Car sales in China rose 16.4% year-on-year in July, adding 2.11 million units.
This is the fourth consecutive month of cars at annual rates, after its impact by the Covid-19 pandemic.
In the past 25 years, the global auto industry has nearly doubled in size, fueled by China’s growth as one of the top automobile producing and consuming nations, manufacturing and selling 25 million vehicles in 2019.
General Motors sells more vehicles in China than in the United States. . China’s rise in vehicle and auto parts manufacturing has added a new source of parts, which can compete with manufacturers in other countries.
In China, sales of trucks, vans and other commercial vehicles, which account for nearly a quarter of the overall market, climbed 59.4% in July, while auto sales advanced 8.5 percent.
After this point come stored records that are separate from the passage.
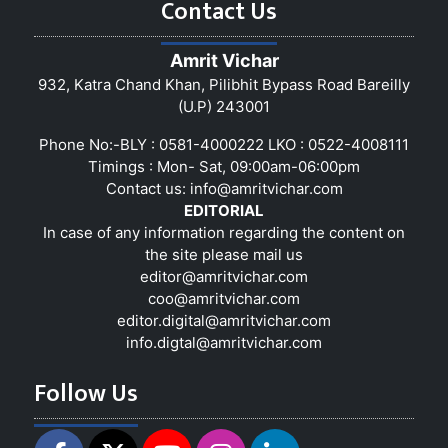
Contact Us
Amrit Vichar
932, Katra Chand Khan, Pilibhit Bypass Road Bareilly
(U.P) 243001
Phone No:-BLY : 0581-4000222 LKO : 0522-4008111
Timings : Mon- Sat, 09:00am-06:00pm
Contact us:
info@amritvichar.com
EDITORIAL
In case of any information regarding the content on
the site please mail us
editor@amritvichar.com
coo@amritvichar.com
editor.digital@amritvichar.com
info.digtal@amritvichar.com
Follow Us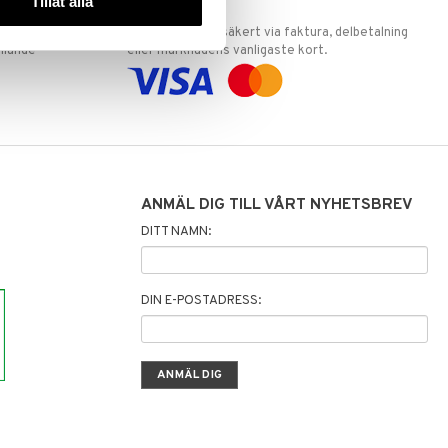
Tillåt alla
ERKET
TRYGGA KÖP
 att vi är
Handla tryggt & säkert via faktura, delbetalning
llande
eller marknadens vanligaste kort.
ANMÄL DIG TILL VÅRT NYHETSBREV
DITT NAMN:
DIN E-POSTADRESS: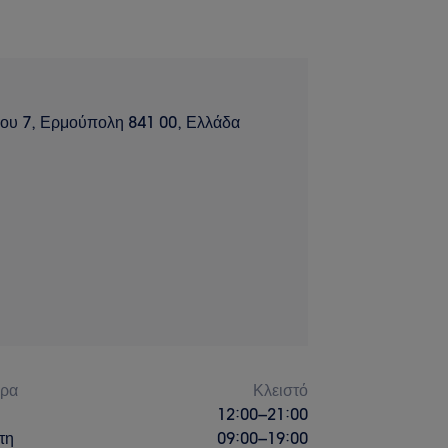
αου 7, Ερμούπολη 841 00, Ελλάδα
έρα
Κλειστό
12:00
–
21:00
τη
09:00
–
19:00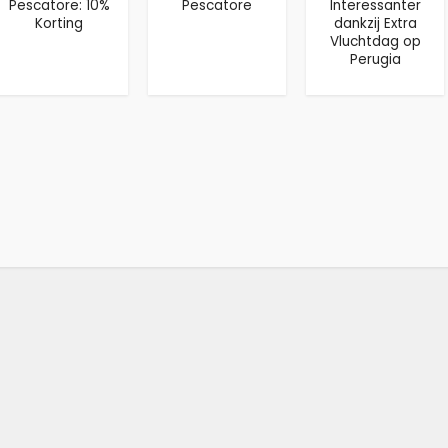
Pescatore: 10%
Pescatore
Interessanter
Korting
dankzij Extra
Vluchtdag op
Perugia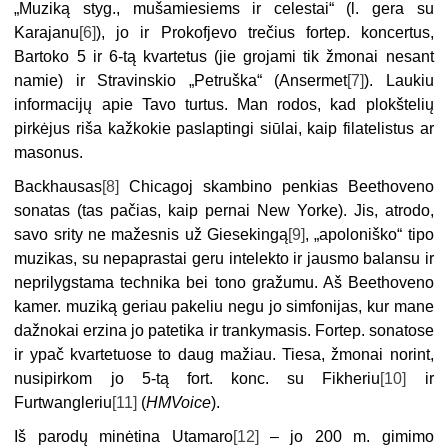
„Muziką styg., mušamiesiems ir celestai“ (l. gera su
Karajanu
[6]
), jo ir Prokofjevo trečius fortep. koncertus,
Bartoko 5 ir 6-tą kvartetus (jie grojami tik žmonai nesant
namie) ir Stravinskio „Petruška“ (Ansermet
[7]
). Laukiu
informacijų apie Tavo turtus. Man rodos, kad plokštelių
pirkėjus riša kažkokie paslaptingi siūlai, kaip filatelistus ar
masonus.
Backhausas
[8]
Chicagoj skambino penkias Beethoveno
sonatas (tas pačias, kaip pernai New Yorke). Jis, atrodo,
savo srity ne mažesnis už Giesekingą
[9]
, „apoloniško“ tipo
muzikas, su nepaprastai geru intelekto ir jausmo balansu ir
neprilygstama technika bei tono gražumu. Aš Beethoveno
kamer. muziką geriau pakeliu negu jo simfonijas, kur mane
dažnokai erzina jo patetika ir trankymasis. Fortep. sonatose
ir ypač kvartetuose to daug mažiau. Tiesa, žmonai norint,
nusipirkom jo 5-tą fort. konc. su Fikheriu
[10]
ir
Furtwangleriu
[11]
(
HMVoice
).
Iš parodų minėtina Utamaro
[12]
– jo 200 m. gimimo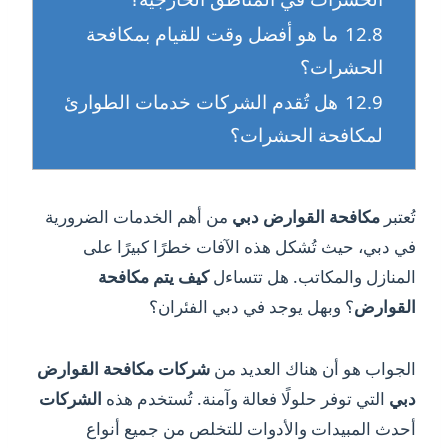
12.8
ما هو أفضل وقت للقيام بمكافحة
الحشرات؟
12.9
هل تُقدم الشركات خدمات الطوارئ
لمكافحة الحشرات؟
تُعتبر
مكافحة القوارض دبي
من أهم الخدمات الضرورية
في دبي، حيث تُشكل هذه الآفات خطرًا كبيرًا على
المنازل والمكاتب. هل تتساءل
كيف يتم مكافحة
القوارض
؟ وبهل يوجد في دبي الفئران؟
الجواب هو أن هناك العديد من
شركات
مكافحة القوارض
دبي
التي توفر حلولًا فعالة وآمنة. تُستخدم هذه
الشركات
أحدث المبيدات والأدوات للتخلص من جميع أنواع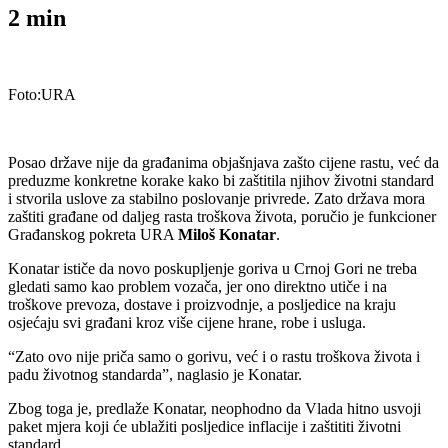
2
min
Foto:URA
Posao države nije da građanima objašnjava zašto cijene rastu, već da
preduzme konkretne korake kako bi zaštitila njihov životni standard
i stvorila uslove za stabilno poslovanje privrede. Zato država mora
zaštiti građane od daljeg rasta troškova života, poručio je funkcioner
Građanskog pokreta URA
Miloš Konatar
.
Konatar ističe da novo poskupljenje goriva u Crnoj Gori ne treba
gledati samo kao problem vozača, jer ono direktno utiče i na
troškove prevoza, dostave i proizvodnje, a posljedice na kraju
osjećaju svi građani kroz više cijene hrane, robe i usluga.
“Zato ovo nije priča samo o gorivu, već i o rastu troškova života i
padu životnog standarda”, naglasio je Konatar.
Zbog toga je, predlaže Konatar, neophodno da Vlada hitno usvoji
paket mjera koji će ublažiti posljedice inflacije i zaštititi životni
standard.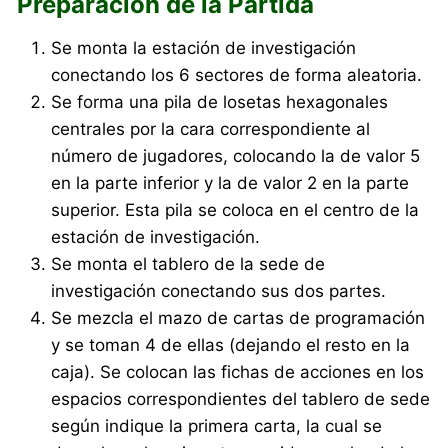
Preparación de la Partida
Se monta la estación de investigación
conectando los 6 sectores de forma aleatoria.
Se forma una pila de losetas hexagonales
centrales por la cara correspondiente al
número de jugadores, colocando la de valor 5
en la parte inferior y la de valor 2 en la parte
superior. Esta pila se coloca en el centro de la
estación de investigación.
Se monta el tablero de la sede de
investigación conectando sus dos partes.
Se mezcla el mazo de cartas de programación
y se toman 4 de ellas (dejando el resto en la
caja). Se colocan las fichas de acciones en los
espacios correspondientes del tablero de sede
según indique la primera carta, la cual se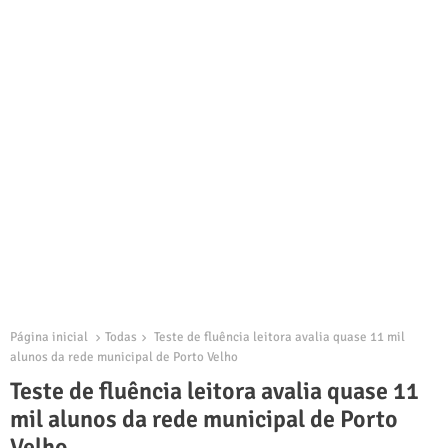
Página inicial
Todas
Teste de fluência leitora avalia quase 11 mil
alunos da rede municipal de Porto Velho
Teste de fluência leitora avalia quase 11
mil alunos da rede municipal de Porto
Velho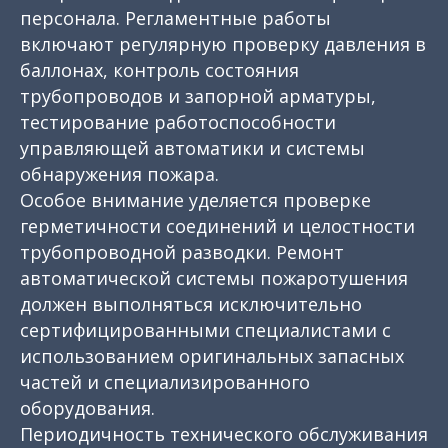
персонала. Регламентные работы
включают регулярную проверку давления в
баллонах, контроль состояния
трубопроводов и запорной арматуры,
тестирование работоспособности
управляющей автоматики и системы
обнаружения пожара.
Особое внимание уделяется проверке
герметичности соединений и целостности
трубопроводной разводки. Ремонт
автоматической системы пожаротушения
должен выполняться исключительно
сертифицированными специалистами с
использованием оригинальных запасных
частей и специализированного
оборудования.
Периодичность технического обслуживания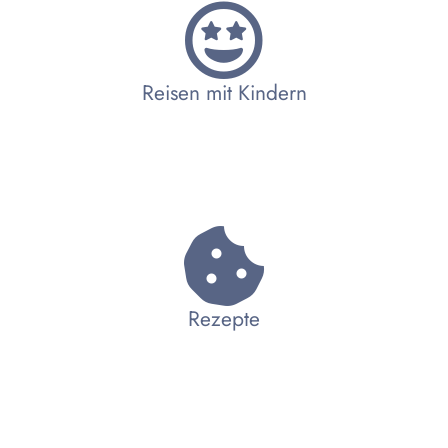
Reisen mit Kindern
Rezepte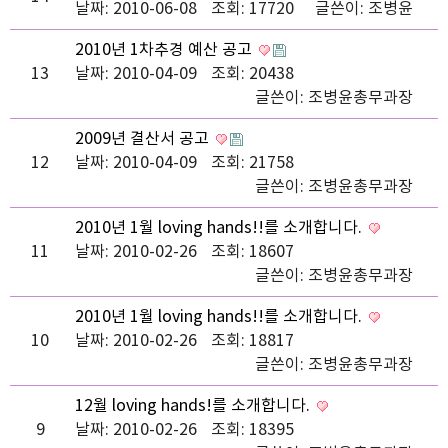
날짜: 2010-06-08
조회: 17720
글쓴이:
조병윤
2010년 1차추경 예산 공고
13
날짜: 2010-04-09
조회: 20438
글쓴이:
조병윤총무과장
2009년 결산서 공고
12
날짜: 2010-04-09
조회: 21758
글쓴이:
조병윤총무과장
2010년 1월 loving hands!!를 소개합니다.
11
날짜: 2010-02-26
조회: 18607
글쓴이:
조병윤총무과장
2010년 1월 loving hands!!를 소개합니다.
10
날짜: 2010-02-26
조회: 18817
글쓴이:
조병윤총무과장
12월 loving hands!를 소개합니다.
9
날짜: 2010-02-26
조회: 18395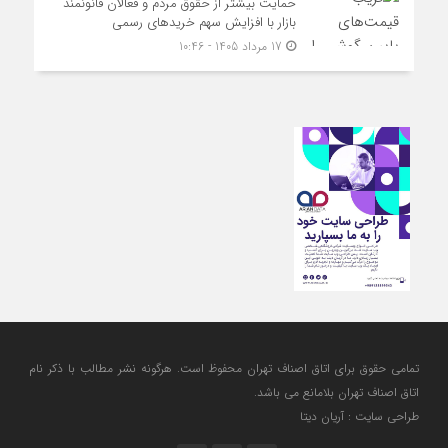
حمایت بیشتر از حقوق مردم و فعالان قانونمند
بازار با افزایش سهم خریدهای رسمی
17 مرداد 1405 - 10:46
تمامی حقوق برای اتاق اصناف تهران محفوظ است. هرگونه نشر مطالب با ذكر نام
اتاق اصناف تهران بلامانع مي باشد.
طراحی سایت : آریان دیتا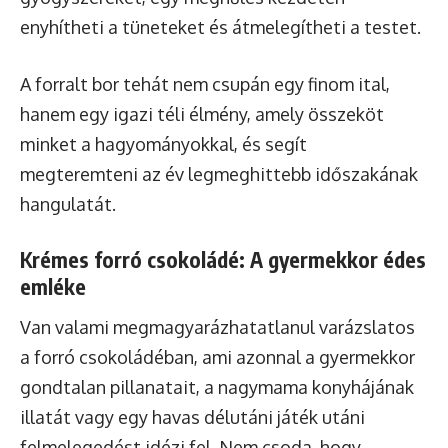
enyhítheti a tüneteket és átmelegítheti a testet.
A forralt bor tehát nem csupán egy finom ital,
hanem egy igazi téli élmény, amely összeköt
minket a hagyományokkal, és segít
megteremteni az év legmeghittebb időszakának
hangulatát.
Krémes forró csokoládé: A gyermekkor édes
emléke
Van valami megmagyarázhatatlanul varázslatos
a forró csokoládéban, ami azonnal a gyermekkor
gondtalan pillanatait, a nagymama konyhájának
illatát vagy egy havas délutáni játék utáni
felmelegedést idézi fel. Nem csoda, hogy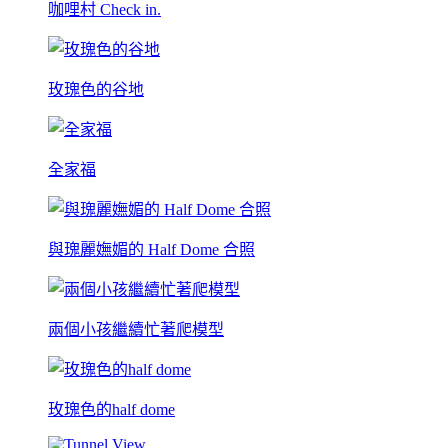
咖哩村 Check in.
玫瑰色的谷地
全家福
與瑰麗嫵媚的 Half Dome 合照
兩個小孩繼續忙著爬模型
玫瑰色的half dome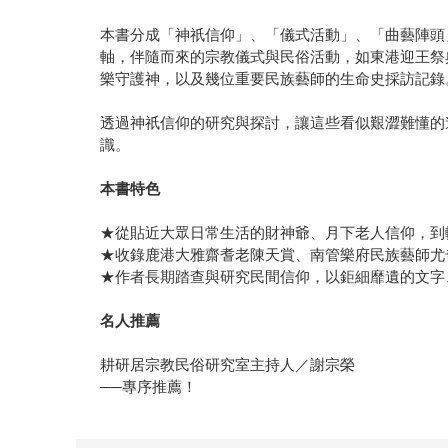
本書分成「神祇信仰」、「儀式活動」、「曲藝陣頭
軸，伴隨而來的宗教儀式與民俗活動，如東港迎王祭
樂守護神，以及幾位重要民族藝師的生命史採訪記錄
透過神祇信仰的研究與探討，讓這些看似艱澀難懂的
識。
本書特色
★從貼近大眾日常生活的財神爺、月下老人信仰，到
★收錄鹿港大雅齋耆老陳天賞、南管樂府民族藝師尤
★作者長期踏查與研究民間信仰，以鉅細靡遺的文字
名人推薦
耕研居宗教民俗研究室主持人／謝宗榮
──專序推薦！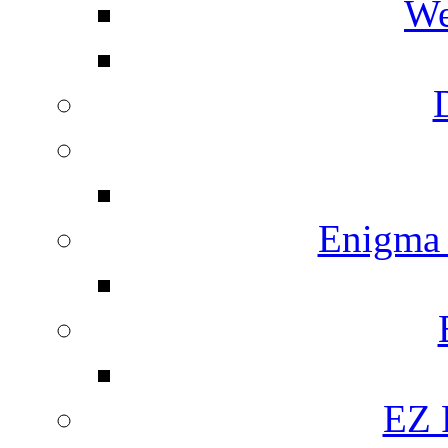
We
Enigma
EZ 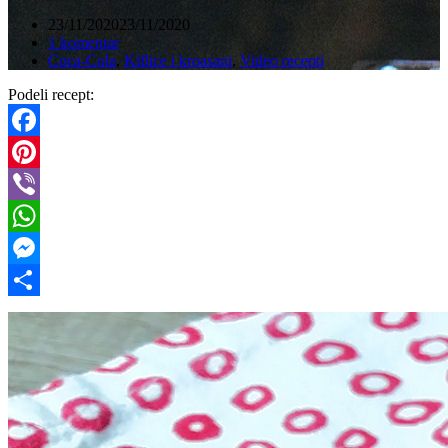
23/11/2020
23/11/2020
1 komentar
Coca-Cola
,
Kiflice i kroasani
,
Video recepti
Podeli recept:
Facebook
Pinterest
Viber
WhatsApp
Messenger
Share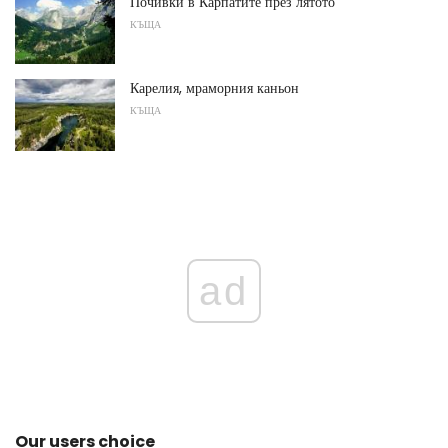
Почивки в Карпатите през лятото
КЪЩА
Карелия, мраморния каньон
КЪЩА
ad
Our users choice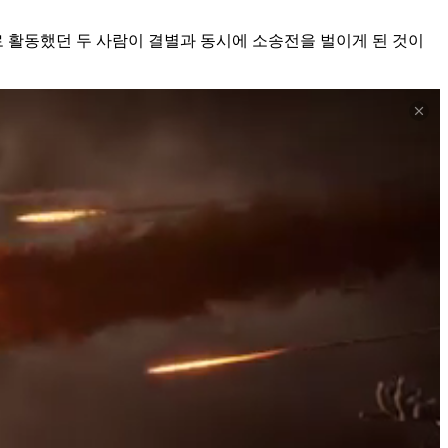
으로 활동했던 두 사람이 결별과 동시에 소송전을 벌이게 된 것이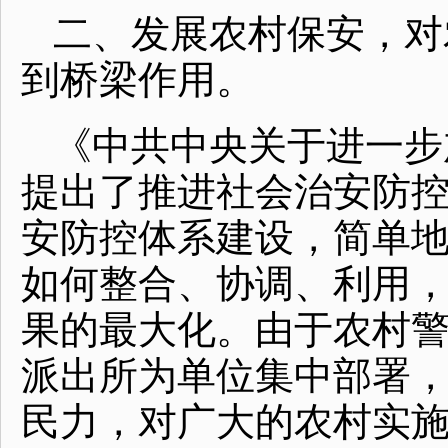
二、发展农村保安，对
到桥梁作用。
《中共中央关于进一步
提出了推进社会治安防
安防控体系建设，简单
如何整合、协调、利用
果的最大化。由于农村
派出所为单位集中部署
民力，对广大的农村实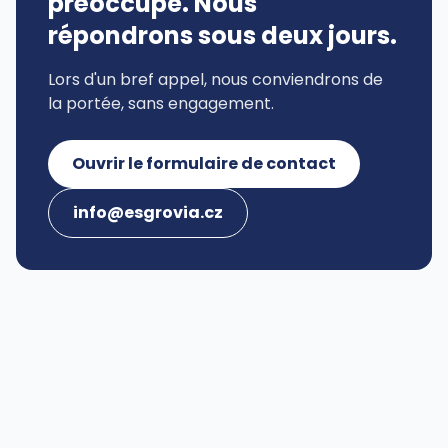
préoccupe. Nous
répondrons sous deux jours.
Lors d'un bref appel, nous conviendrons de
la portée, sans engagement.
Ouvrir le formulaire de contact
info@esgrovia.cz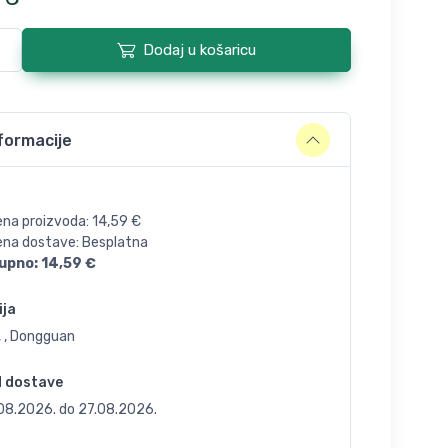
Dodaj u košaricu
formacije
ena proizvoda:
14,59
€
jena dostave: Besplatna
upno:
14,59
€
ija
, , Dongguan
d dostave
.08.2026.
do
27.08.2026.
Meanwhile, sales of new energy vehicles (NEVs), which include battery electric vehicles, plug-in hybrids and hydrogen fuel cells, advanced 19.3% to 98,000, the first increase in 13 months.
From January to July, sales of cars and other motor vehicles in general decreased 12.7%, to 12.37 million vehicles.
For its part, according to Banco Base, the price of oil is also gaining ground due to the increase in the appetite for risk in global financial markets and the expectation of greater stimuli at the global level, which generates optimism regarding demand for oil.
Rising car sales in China, he said, may be a sign of a preference for vehicles in the face of the coronavirus pandemic.
If so, this trend can be observed in the rest of the world, which would not only benefit the automotive sector, but also the global oil sector.